Forward Looking Statements
This press release contains forward-looking statements relating to, among other matters, our outlook for fiscal year 2013 and beyond. In some cases, you can identify forward-looking statements by terms such as “may,” “will,” “should,” “could,” “would,” “expects,” “plans,” “anticipates,” “believes,” “estimates,” “projects,” “predicts,” “potential” and similar expressions intended to identify forward-looking statements. These forward-looking statements are based on estimates, projections, beliefs, and assumptions and are not guarantees of future events or results. Actual future events and results could differ materially from the events and results indicated in these statements as a result of many factors, including, how successful the buyer of our patents will be in its efforts to monetize them and our ability to: (1) generate sufficient cash flow from our operations or other sources to fund our working capital needs and growth initiatives; (2) maintain good relationships with our lender; (3) comply with the covenant requirements of the loan agreement; (4) successfully introduce and attain market acceptance of any new products and/or enhancements of existing products; (5) attract and retain qualified personnel; (6) prevent obsolescence of our technologies; (7) maintain agreements with our critical software vendors; (8) secure renewals of existing software maintenance contracts, as well as contracts with new maintenance customers; and (9) secure new business, both from existing and new customers, among others.

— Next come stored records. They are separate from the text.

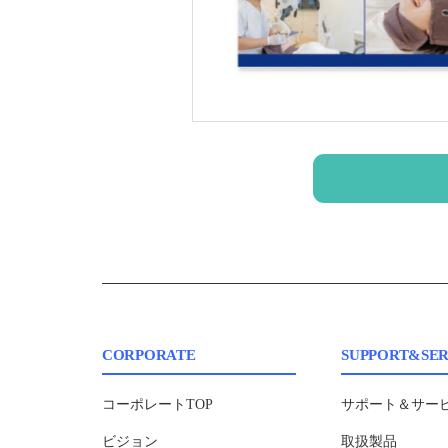
CORPORATE
SUPPORT&SER
コーポレートTOP
サポート＆サービ
ビジョン
取扱製品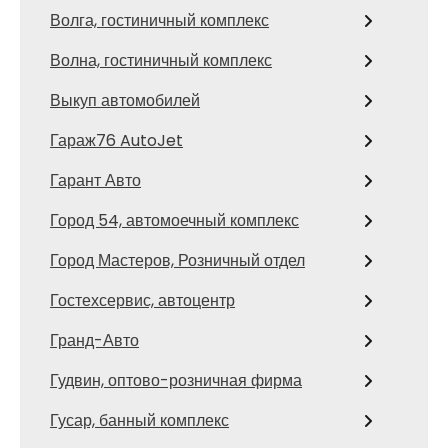
Волга, гостиничный комплекс
Волна, гостиничный комплекс
Выкуп автомобилей
Гараж76 AutoJet
Гарант Авто
Город 54, автомоечный комплекс
Город Мастеров, Розничный отдел
Гостехсервис, автоцентр
Гранд-Авто
Гудвин, оптово-розничная фирма
Гусар, банный комплекс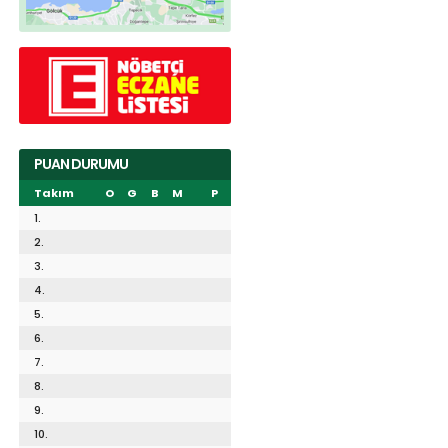
PUAN DURUMU
Takım
O
G
B
M
P
1.
2.
3.
4.
5.
6.
7.
8.
9.
10.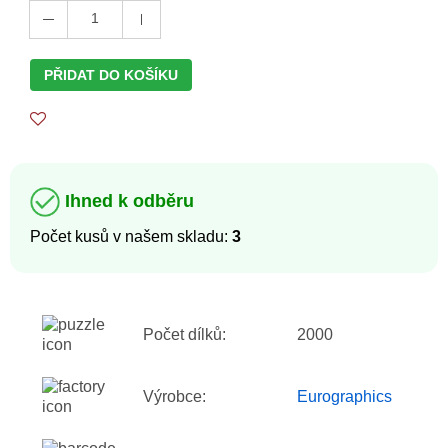
1
PŘIDAT DO KOŠÍKU
Ihned k odběru
Počet kusů v našem skladu:
3
Počet dílků:
2000
Výrobce:
Eurographics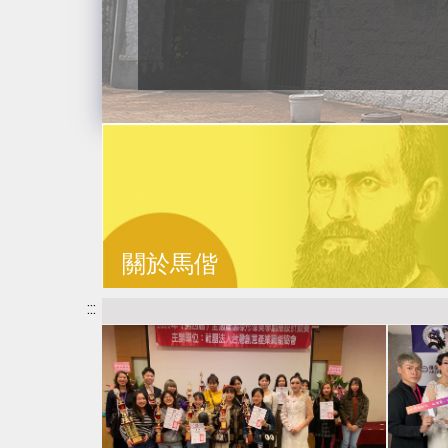
關於馬偕
:::
傳承馬偕精神，發揚基督救世愛人，關懷生命
服務人群。 培育照護與健康管理人才之標竿學
校，培育身、心、靈健全，具公民素養、博雅
內涵、終身學習及務實致用之「馬偕人」 為教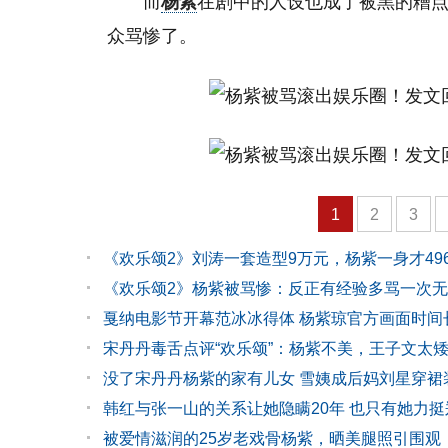
而
杨紫
在剧中的人设也成了被黑的糟点
众骂惨了。
1
2
3
《欢乐颂2》刘涛一套造型9万元，杨紫一身才49
《欢乐颂2》杨紫被骂惨：反正有经验多骂一次
戛纳电影节开幕范冰冰得体 杨紫琼官方画面时间
宋丹丹毒舌点评“欢乐颂”：杨紫不美，王子文太
没了宋丹丹杨紫的家有儿女 雪姨成后妈刘星穿裙
韩红与张一山的关系让她隐瞒20年 也只有她力挺
被爱情滋润的25岁老戏骨杨紫，晒美腿照引围观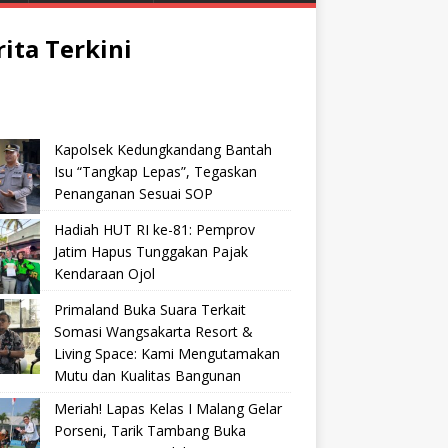
rita Terkini
Kapolsek Kedungkandang Bantah
Isu “Tangkap Lepas”, Tegaskan
Penanganan Sesuai SOP
Hadiah HUT RI ke-81: Pemprov
Jatim Hapus Tunggakan Pajak
Kendaraan Ojol
Primaland Buka Suara Terkait
Somasi Wangsakarta Resort &
Living Space: Kami Mengutamakan
Mutu dan Kualitas Bangunan
Meriah! Lapas Kelas I Malang Gelar
Porseni, Tarik Tambang Buka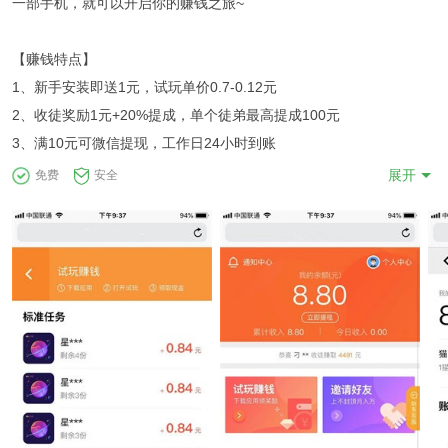
一部手机，就可以开启你的赚钱之旅~
【赚钱特点】
1、新手安装即送1元，试玩单价0.7-0.12元
2、收徒奖励1元+20%提成，单个徒弟最高提成100元
3、满10元可微信提现，工作日24小时到账
展开
免费
安全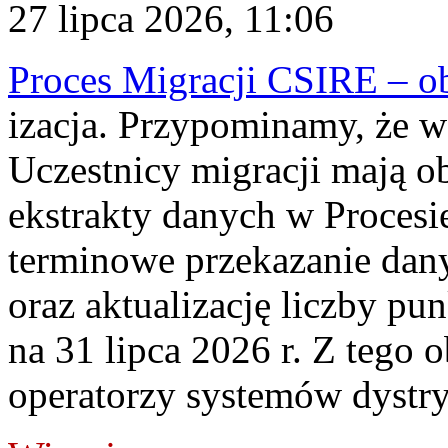
27 lipca 2026, 11:06
Proces Migracji CSIRE – obl
izacja. Przypominamy, że w 
Uczestnicy migracji mają o
ekstrakty danych w Procesi
terminowe przekazanie dany
oraz aktualizację liczby p
na 31 lipca 2026 r. Z tego 
operatorzy systemów dystry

These and other additional factors that may cause actual future events and results to differ materially from the events and results indicated in the forward-looking statements above are set forth more fully under “Risk Factors” in the Company’s Form S-1 Registration Statement (No. 333-174818) and the Company’s Quarterly Report on Form 10-Q for the quarter ended February 28, 2013. The Company undertakes no obligation to update these forward-looking statements to reflect actual results, changes in assumptions or changes in other factors that may affect such forward-looking statements.